Sychronize Index with Database in Logstash

I am trying to read from my database periodically on a schedule. Every 5 minutes. I noticed that each time I read from the database the index doubles in size. I only want changes in the database to be transferred to my index. Is there a way to Synchronize the data so it only saves the new data?

input {
jdbc {
# oracle jdbc connection string to our database, mydb
jdbc_connection_string => "jdbc:oracle:thin:@//"

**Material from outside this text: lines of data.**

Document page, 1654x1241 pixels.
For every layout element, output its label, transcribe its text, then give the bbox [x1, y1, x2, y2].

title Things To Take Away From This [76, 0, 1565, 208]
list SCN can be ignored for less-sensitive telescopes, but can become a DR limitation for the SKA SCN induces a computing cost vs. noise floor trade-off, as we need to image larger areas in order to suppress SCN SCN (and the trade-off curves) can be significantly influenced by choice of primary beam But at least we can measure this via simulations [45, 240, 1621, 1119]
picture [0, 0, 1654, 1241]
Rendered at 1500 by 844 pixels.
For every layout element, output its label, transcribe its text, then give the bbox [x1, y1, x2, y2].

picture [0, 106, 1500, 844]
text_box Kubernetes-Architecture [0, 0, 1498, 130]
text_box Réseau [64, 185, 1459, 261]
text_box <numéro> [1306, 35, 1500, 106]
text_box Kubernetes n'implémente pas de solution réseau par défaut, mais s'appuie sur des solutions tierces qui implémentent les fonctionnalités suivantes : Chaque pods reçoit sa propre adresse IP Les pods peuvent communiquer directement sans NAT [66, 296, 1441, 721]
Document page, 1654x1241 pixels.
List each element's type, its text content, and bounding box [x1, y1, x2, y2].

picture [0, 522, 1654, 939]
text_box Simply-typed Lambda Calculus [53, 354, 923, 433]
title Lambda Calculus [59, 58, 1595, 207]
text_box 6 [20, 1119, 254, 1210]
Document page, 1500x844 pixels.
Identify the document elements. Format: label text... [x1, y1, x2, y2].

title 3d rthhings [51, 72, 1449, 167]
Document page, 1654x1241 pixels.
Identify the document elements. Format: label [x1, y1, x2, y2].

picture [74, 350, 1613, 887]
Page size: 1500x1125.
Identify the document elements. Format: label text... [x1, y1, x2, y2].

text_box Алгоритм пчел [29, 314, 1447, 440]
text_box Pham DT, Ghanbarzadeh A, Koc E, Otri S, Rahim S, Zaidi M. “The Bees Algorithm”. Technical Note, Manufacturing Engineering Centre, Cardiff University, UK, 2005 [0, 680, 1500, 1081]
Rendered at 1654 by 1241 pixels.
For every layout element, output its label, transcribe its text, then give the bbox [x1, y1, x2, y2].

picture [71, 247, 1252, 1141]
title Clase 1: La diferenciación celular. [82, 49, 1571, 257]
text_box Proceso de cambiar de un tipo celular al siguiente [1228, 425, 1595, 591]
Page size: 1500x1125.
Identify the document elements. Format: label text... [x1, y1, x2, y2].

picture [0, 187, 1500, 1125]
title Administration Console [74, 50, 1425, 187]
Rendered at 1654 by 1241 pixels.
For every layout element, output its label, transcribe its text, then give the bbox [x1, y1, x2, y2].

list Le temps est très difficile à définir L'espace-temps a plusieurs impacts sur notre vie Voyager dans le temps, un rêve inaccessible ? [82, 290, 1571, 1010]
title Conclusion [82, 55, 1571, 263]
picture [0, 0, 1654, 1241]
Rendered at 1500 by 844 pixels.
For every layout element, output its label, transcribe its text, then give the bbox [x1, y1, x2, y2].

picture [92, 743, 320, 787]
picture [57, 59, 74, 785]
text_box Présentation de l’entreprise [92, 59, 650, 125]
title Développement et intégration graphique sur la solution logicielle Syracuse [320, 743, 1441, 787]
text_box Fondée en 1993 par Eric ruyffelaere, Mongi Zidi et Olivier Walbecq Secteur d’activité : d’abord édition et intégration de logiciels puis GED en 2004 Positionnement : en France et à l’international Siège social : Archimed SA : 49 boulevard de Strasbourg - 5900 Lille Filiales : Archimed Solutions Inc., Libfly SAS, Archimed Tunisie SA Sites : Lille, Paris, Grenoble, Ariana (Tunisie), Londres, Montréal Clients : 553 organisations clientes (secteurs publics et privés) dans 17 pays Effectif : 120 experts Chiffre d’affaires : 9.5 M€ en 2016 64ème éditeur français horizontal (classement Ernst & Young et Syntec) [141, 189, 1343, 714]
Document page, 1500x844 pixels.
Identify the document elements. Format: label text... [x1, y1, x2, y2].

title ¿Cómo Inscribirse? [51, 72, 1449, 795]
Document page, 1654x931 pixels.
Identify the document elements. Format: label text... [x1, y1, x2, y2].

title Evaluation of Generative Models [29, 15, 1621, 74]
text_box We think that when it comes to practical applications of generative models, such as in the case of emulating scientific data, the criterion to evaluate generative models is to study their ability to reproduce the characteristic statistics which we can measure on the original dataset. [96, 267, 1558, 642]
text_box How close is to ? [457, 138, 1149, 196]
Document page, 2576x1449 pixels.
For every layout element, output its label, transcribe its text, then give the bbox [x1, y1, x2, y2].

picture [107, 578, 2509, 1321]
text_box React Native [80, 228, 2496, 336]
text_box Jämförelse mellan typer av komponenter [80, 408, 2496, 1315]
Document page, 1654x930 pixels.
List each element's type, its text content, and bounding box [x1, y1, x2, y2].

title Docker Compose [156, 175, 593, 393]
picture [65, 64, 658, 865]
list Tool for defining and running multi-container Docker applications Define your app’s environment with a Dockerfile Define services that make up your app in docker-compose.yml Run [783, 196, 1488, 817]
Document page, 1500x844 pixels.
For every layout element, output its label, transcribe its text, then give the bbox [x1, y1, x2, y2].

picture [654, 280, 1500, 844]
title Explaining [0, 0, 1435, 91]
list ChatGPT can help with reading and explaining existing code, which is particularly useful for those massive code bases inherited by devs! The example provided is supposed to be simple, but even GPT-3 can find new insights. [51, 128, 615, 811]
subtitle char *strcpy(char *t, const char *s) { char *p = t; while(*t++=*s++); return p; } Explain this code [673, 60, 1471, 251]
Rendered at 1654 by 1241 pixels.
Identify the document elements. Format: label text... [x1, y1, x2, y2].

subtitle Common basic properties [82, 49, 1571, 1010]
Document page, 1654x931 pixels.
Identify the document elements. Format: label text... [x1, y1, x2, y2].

    # The user we wish to execute our statement as
    jdbc_user => "**"
    jdbc_password => "***"
    jdbc_validate_connection => true
    # The path to our downloaded jdbc driver
    jdbc_driver_library => "/home/siteadm/lib/ojdbc6-"
    # The name of the driver class for oracle
    jdbc_driver_class => "Java::oracle.jdbc.OracleDriver"
    schedule => "0,5,10,15,20,25,30,35,40,45,50,55 * * * * "
    # our query
    statement => "SELECT as request_id, r.tid as tid, r.central_t_id as central_t_id, r.t_location_title as financial_institution, r.t_location_address_line1 as fi_address, r.t_location_city as fi_city, r.t_location_state_code as fi_state, r.t_location_zip as fi_zip, t.latitude as latitude, t.longitude as longitude, ag.REQUEST_ID_PREFIX as AGENCY_PREFIX  from requests r inner join t_locations t on inner join agencies ag on r.AGENCY_ADJUDICATOR=ag.fallback_user_id where r.updated_date > sysdate-20"


filter {

    mutate {
            add_field => ["[lonlat]","%{longitude}"]
            add_field => ["[lonlat]","%{latitude}"]
    mutate {
            convert => [ "[lonlat]", "float" ]


output {
elasticsearch {
index => "agency-%{+YYYY.MM.dd}"

      #document_type => "request"
      #document_id => "%{request-id}"
      hosts => localhost
    stdout { codec => dots }


Logstash keeps track of either

  • the last time the query was run or
  • a column value of the last read row

and you can use that value in your query via the sql_last_value named parameter to only select recently added/update rows. See the documentation for details.